Mixtape gems (for those of you unversed in this mystical existence) are songs from mediocre records that, when expertly placed in a playlist of much better songs, epically soar.

I wish The O.C. was still on—for many reasons, but mostly because music supervisor Alexandra Patsavas put insane knack to the ultimate test with its soundtrack. She yanked shiny cuts from otherwise meh records—The Vines’ “Ride,” Mojave 3’s “Bluebird Of Happiness,” for crying out loud Puddle of Mudd’s “Away From Me.” Now, who can name the albums any of those first called home? Alright.
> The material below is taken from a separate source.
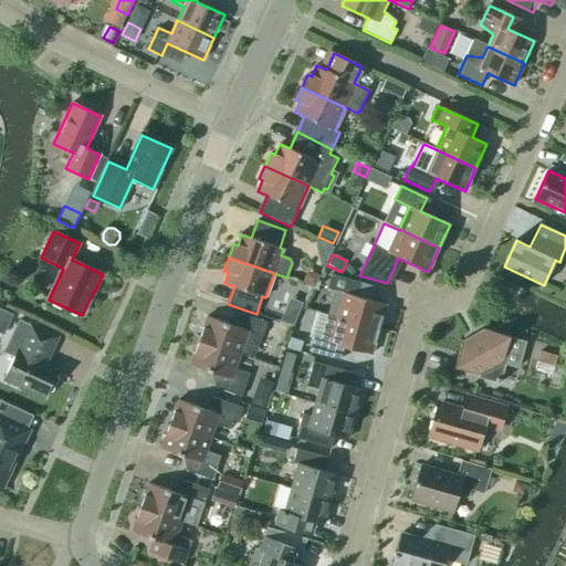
[(318,275),(306,271),(302,283),(314,287),(318,275)]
“Loretta” is the first golden track. Upstroke acoustic guitar and cheerfully adolescent lyrics glide around the garden of ooh ooh oohs. Patsavas might’ve stuck it behind Ryan Atwood as he tried to attractively lay out a new J. Crew get-up over a $900 chaise lounge. Or perhaps it would bubble from Summer Roberts’ bathroom as she expertly applied Too Faced Lava Gloss Super Glossy Eyeliner. It’s poppy, adorable and heaves an empathetic high-school sigh. Ugh, teenagedom.
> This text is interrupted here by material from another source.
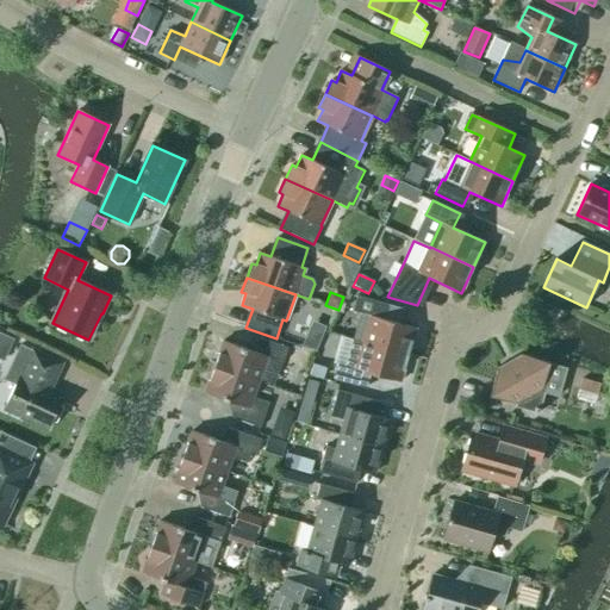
[(353,341),(362,343),(408,355),(416,329),(381,319),(386,304),(356,296),(353,311),(360,313),(353,341)]
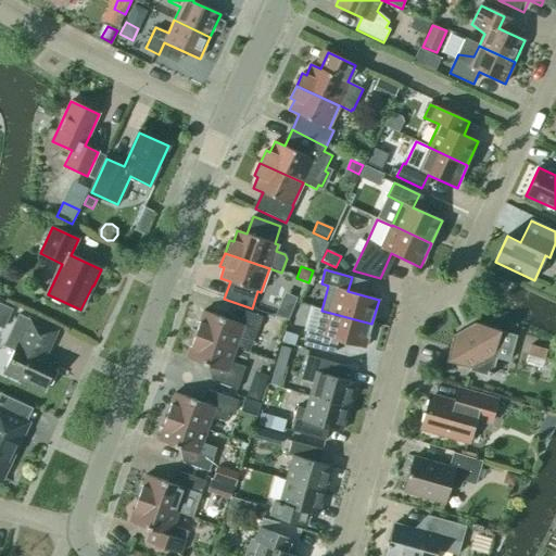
[(0,327),(3,329),(12,310),(0,303),(0,327)]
More sensitive and heartbreaking, “Bright Leaves” slings drama and feels over its proverbial shoulder, robed in Louis Vuitton’s initials and those little swirly things. The song meditates on mismatched religious affiliations in a relationship, but ignore that and you can apply to anything sparking romantic rumbles (perhaps you are two are just from different worlds;). It’s soft, harmonic and heartbreaking—echoing actual The O.C. soundtrack pick Death Cab’s “A Lack Of Color.” You might need a hug now, am I right?
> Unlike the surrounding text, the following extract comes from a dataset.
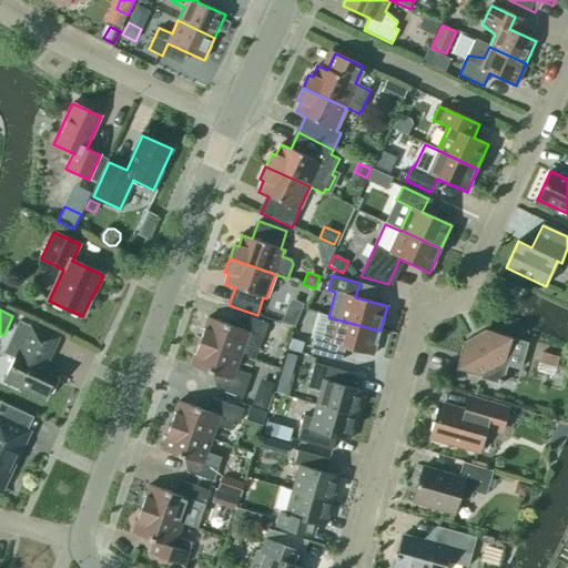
[(282,323),(294,328),(298,317),(286,312),(282,323)]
So I applaud the record, even if the whole thing isn’t world-upheaving. Those standalone tracks make it worth a whirl. This isn’t necessarily a bad thing. Creating an awesome song ain’t easy, and SSLYBY blessed us here with two. If I were to rate just those two songs as a sparse single and B-side package, it’d probably rhyme with the second syllable in “divine.” Which they are.